Jorgeeeeeeeeeeee, ah, desta vez venho chamar-te para leres um poema que aos 59, vá lá, pela primeira vez, me enviaram, nada se passa, apenas o meu amigo Javier do Uruguay escreve sensualidades e é maroto, poeta...e, qual esconder...está lá para mostrar, e depois, mas que mal tem? ahhhh posso ouvir a tua opinião? se o manel se esqueceu do aniversário de casamento, tanto pior...nesse dia mimaram-me sem saber, fizeram-me sentir vaidade...ora pois.
beijitos.

laura

Jorge disse...

Rê Amiga,
A sua opinião é sempre indispensável. Como opinião de peso que é. Agradeço a sua companhia e amizade durante este tempo todo.
Bj amigo,
J

Jorge disse...

Sublime Amigo Kimbanda,
É sempre um prazer tê-lo como companhia, através dos seus assertivos comentários, que sempre tenho em muita boa conta. Kanimambo.
Procurarei sempre corresponder.
Forte kandando do amigo,
Jorge

Jorge disse...

Lua Nova,
Bem-vinda! Obrigado pela sua visita simpática ao Azimute e deixar esses amáveis comentários.
Bjs
J

Laura disse...

Hoje tô cansadinha, cansadinha.
Vai uma ajudinha do Jorgeeeeeeeee? é que, é que... e ainda tou a começar, bolas... mas tem de ser. para já, depois se verá.

beijitos da laura

Laura disse...

Ah, esse nina Kimbanda, esse nino Guma ou o nome dele, ah, esse nino é uma alma bem formada, uma alma linda e um Amigo querido que tenho o gosto de conhecer...
Que bom que também sabes ler nos escritos dele, a pessoa que ele é.

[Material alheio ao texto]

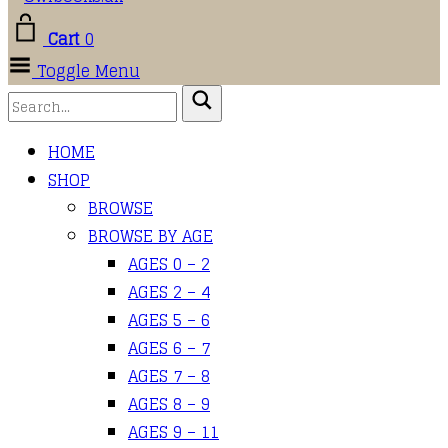
Cart
0
Toggle Menu
HOME
SHOP
BROWSE
BROWSE BY AGE
AGES 0 – 2
AGES 2 – 4
AGES 5 – 6
AGES 6 – 7
AGES 7 – 8
AGES 8 – 9
AGES 9 – 11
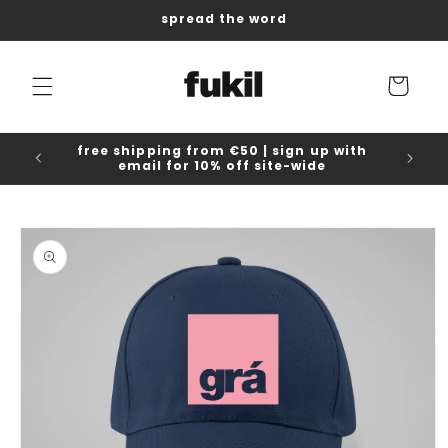
Skip to
spread the word
content
Cart
free shipping from €50 | sign up with
email for 10% off site-wide
Skip to
product
information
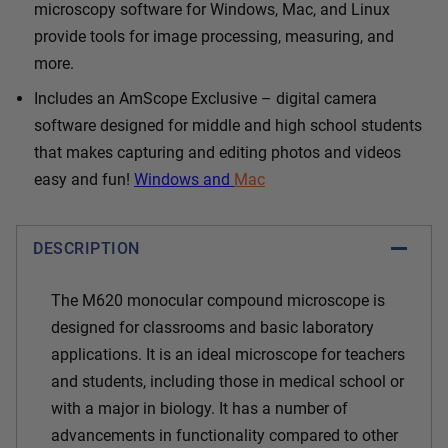
microscopy software for Windows, Mac, and Linux
provide tools for image processing, measuring, and
more.
Includes an AmScope Exclusive – digital camera
software designed for middle and high school students
that makes capturing and editing photos and videos
easy and fun!
Windows and
Mac
DESCRIPTION
The M620 monocular compound microscope is
designed for classrooms and basic laboratory
applications. It is an ideal microscope for teachers
and students, including those in medical school or
with a major in biology. It has a number of
advancements in functionality compared to other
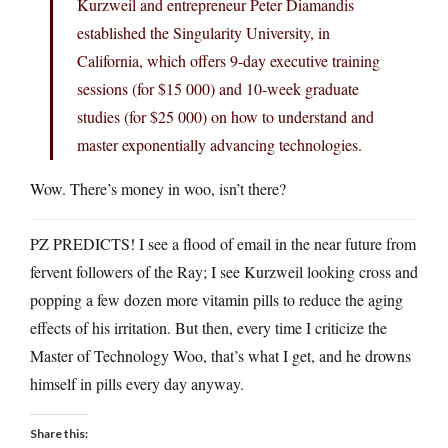
Kurzweil and entrepreneur Peter Diamandis
established the Singularity University, in
California, which offers 9-day executive training
sessions (for $15 000) and 10-week graduate
studies (for $25 000) on how to understand and
master exponentially advancing technologies.
Wow. There’s money in woo, isn’t there?
PZ PREDICTS! I see a flood of email in the near future from
fervent followers of the Ray; I see Kurzweil looking cross and
popping a few dozen more vitamin pills to reduce the aging
effects of his irritation. But then, every time I criticize the
Master of Technology Woo, that’s what I get, and he drowns
himself in pills every day anyway.
Share this:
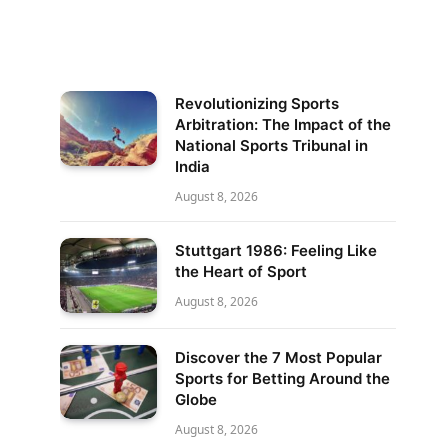
Revolutionizing Sports
Arbitration: The Impact of the
National Sports Tribunal in
India
August 8, 2026
Stuttgart 1986: Feeling Like
the Heart of Sport
August 8, 2026
Discover the 7 Most Popular
Sports for Betting Around the
Globe
August 8, 2026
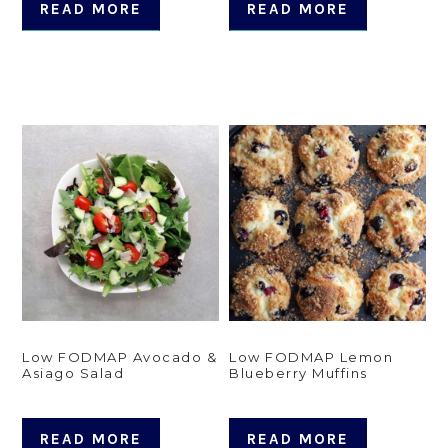
READ MORE
READ MORE
Low FODMAP Avocado &
Low FODMAP Lemon
Asiago Salad
Blueberry Muffins
READ MORE
READ MORE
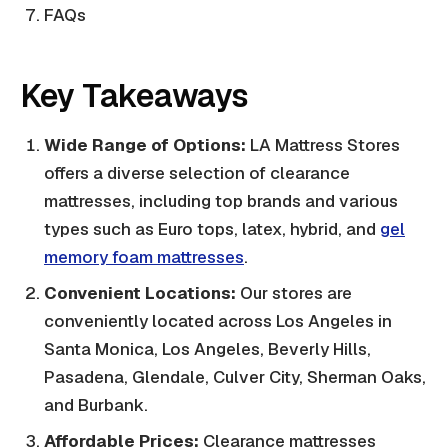
FAQs
Key Takeaways
Wide Range of Options:
LA Mattress Stores
offers a diverse selection of clearance
mattresses, including top brands and various
types such as Euro tops, latex, hybrid, and
gel
memory foam mattresses
.
Convenient Locations:
Our stores are
conveniently located across Los Angeles in
Santa Monica, Los Angeles, Beverly Hills,
Pasadena, Glendale, Culver City, Sherman Oaks,
and Burbank.
Affordable Prices:
Clearance mattresses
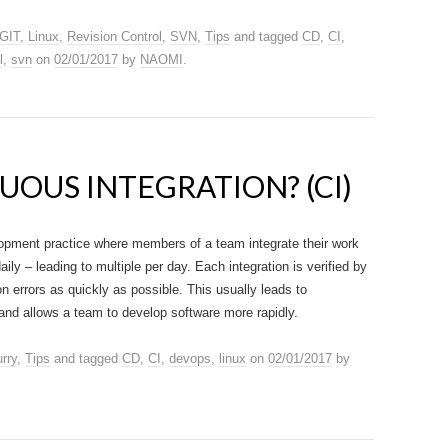
GIT
,
Linux
,
Revision Control
,
SVN
,
Tips
and tagged
CD
,
CI
,
l
,
svn
on
02/01/2017
by
NAOMI
.
UOUS INTEGRATION? (CI)
lopment practice where members of a team integrate their work
daily – leading to multiple per day. Each integration is verified by
on errors as quickly as possible. This usually leads to
 and allows a team to develop software more rapidly.
rry
,
Tips
and tagged
CD
,
CI
,
devops
,
linux
on
02/01/2017
by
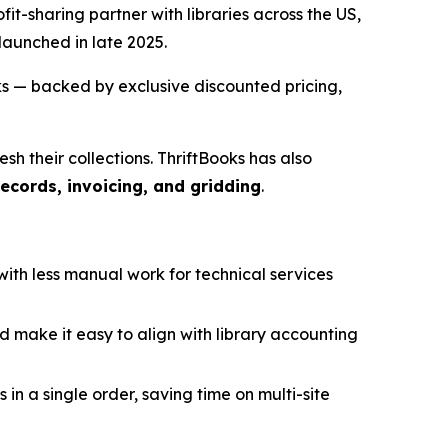
ofit-sharing partner with libraries across the US,
 launched in late 2025.
ks — backed by exclusive discounted pricing,
h their collections. ThriftBooks has also
ecords, invoicing, and gridding
.
ith less manual work for technical services
nd make it easy to align with library accounting
 in a single order, saving time on multi-site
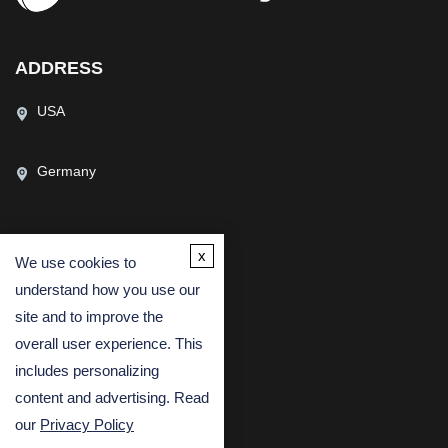
ADDRESS
USA
Germany
x
We use cookies to
CONTACT US
understand how you use our
(USA)
(Europe)
site and to improve the
Fax
overall user experience. This
includes personalizing
Email
content and advertising. Read
our
Privacy Policy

beijinho e apertadinho kandando aos dois.

laura

Maria Rodrigues disse...

Amigo Jorge excelente post.
Bom fim de semana
Beijinhos
Maria

franciete disse...

Meu querido Jorge, obrigado pelo carinho prometo que um dia venho ler e fazer o meu comentário, por agora é mesmo só pelo agradecimento carinhoso.
Beijinhos de luz e muita paz...

Anónimo disse...

Olá, Jorge!

Obrigado pelo visita e simpático comentário. E agora fico à espera...

Bom resto de semana, e um abraço amigo.